Would you give again, exactly, the lines running from the line with "la Pobla i Tremp. L’agricultura i la" to the end of the data below, both included?

Start of Block

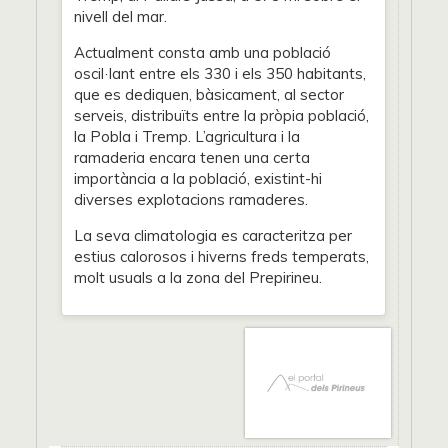
nivell del mar.
Actualment consta amb una població
oscil·lant entre els 330 i els 350 habitants,
que es dediquen, bàsicament, al sector
serveis, distribuïts entre la pròpia població,
la Pobla i Tremp. L’agricultura i la
ramaderia encara tenen una certa
importància a la població, existint-hi
diverses explotacions ramaderes.
La seva climatologia es caracteritza per
estius calorosos i hiverns freds temperats,
molt usuals a la zona del Prepirineu.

End of Block

_REPLY TO THE EXERCISE_:
la Pobla i Tremp. L’agricultura i la
ramaderia encara tenen una certa
importància a la població, existint-hi
diverses explotacions ramaderes.
La seva climatologia es caracteritza per
estius calorosos i hiverns freds temperats,
molt usuals a la zona del Prepirineu.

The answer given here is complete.